Officials urge local labor on sewer project

8/21/2014
BY DAVID PATCH
BLADE STAFF WRITER

Toledo City Council is likely to vote Tuesday on a 52 percent rate increase for city sewer customers, spread out in phases until 2020, to pay for a pollution-control campaign after hearing no objections to the proposal during a meeting Wednesday.

What it did hear during its committee-of-the whole session were several calls for the city to do whatever it can to promote the training and use of local labor, especially minorities, to build the remaining projects scheduled as part of the Toledo Waterways Initiative.

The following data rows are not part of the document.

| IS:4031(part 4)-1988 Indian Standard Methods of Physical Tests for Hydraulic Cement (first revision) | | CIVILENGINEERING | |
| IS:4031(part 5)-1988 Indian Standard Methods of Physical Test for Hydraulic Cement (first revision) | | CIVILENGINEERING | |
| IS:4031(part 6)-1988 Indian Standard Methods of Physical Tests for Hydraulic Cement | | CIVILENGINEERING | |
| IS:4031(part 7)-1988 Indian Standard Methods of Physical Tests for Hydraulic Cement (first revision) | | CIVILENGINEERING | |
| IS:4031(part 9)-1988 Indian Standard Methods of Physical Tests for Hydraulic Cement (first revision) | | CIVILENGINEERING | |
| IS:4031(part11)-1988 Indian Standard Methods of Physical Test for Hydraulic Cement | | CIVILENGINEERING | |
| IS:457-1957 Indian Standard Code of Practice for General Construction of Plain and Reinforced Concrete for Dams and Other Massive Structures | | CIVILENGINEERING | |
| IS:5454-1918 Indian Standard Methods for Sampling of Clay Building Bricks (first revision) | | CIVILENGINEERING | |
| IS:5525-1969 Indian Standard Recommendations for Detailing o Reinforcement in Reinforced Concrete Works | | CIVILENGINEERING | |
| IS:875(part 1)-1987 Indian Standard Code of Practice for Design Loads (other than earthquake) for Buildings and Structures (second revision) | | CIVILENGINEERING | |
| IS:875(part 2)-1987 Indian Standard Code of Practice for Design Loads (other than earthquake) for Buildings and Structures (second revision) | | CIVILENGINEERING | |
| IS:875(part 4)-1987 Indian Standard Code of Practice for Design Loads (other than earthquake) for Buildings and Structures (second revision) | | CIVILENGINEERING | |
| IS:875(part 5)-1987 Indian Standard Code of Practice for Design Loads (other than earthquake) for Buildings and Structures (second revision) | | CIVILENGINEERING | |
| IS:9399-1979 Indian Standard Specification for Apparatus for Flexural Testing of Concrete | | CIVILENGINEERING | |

“It’s a great opportunity to engage the community, and put the community back to work,” David Fleetwood, business manager of Laborers’ Local 500, told council.

“Creating jobs for our local people” will help eliminate blight and crime,” agreed Bernard “Pete” Culp, a community activist and member of the Toledo-Lucas County Port Authority board.

Ed Moore, the city’s public utilities director, said mounting efforts to include local work force development in remaining TWI projects would be a logical follow-up to enacting the rate increase.

Several councilmen were skeptical about the sincerity of such efforts, considering Toledo’s past inability to meet minority-participation goals in public works projects.

Councilman and former Mayor Jack Ford said except for workers in a union with a large black membership, he believes minority workers are not likely to benefit from construction projects associated with the Toledo Waterways Initiative.

“If the contracts are already organized, how can we assume they [general contractors] will open up their arms to local subcontractors?” Councilman Theresa M. Gabriel asked.

Julie Cousino, the construction program’s city manager, said a contract for the largest of the seven projects still to begin — a 36-million-gallon sewage retention basin under Joe E. Brown Park — is to be awarded next week. Specifications for the other six remain to be drafted.

Mayor D. Michael Collins said those projects and improvements to Toledo’s water treatment plant represent “windows of opportunity” to increase minorities’ ranks in the building trades. He said the effort has to start with training.

“You can’t snap your fingers and make a plumber,” he said. “You can’t snap your fingers and make an electrician.”

Council President Paula Hicks-Hudson said the sewer rate increases, which would boost the quarterly bill for a customer averaging 3,000 cubic feet of water per quarter from its current $150.05 to $160.70 next year and to $228.40 in 2020, will be on council’s agenda Tuesday.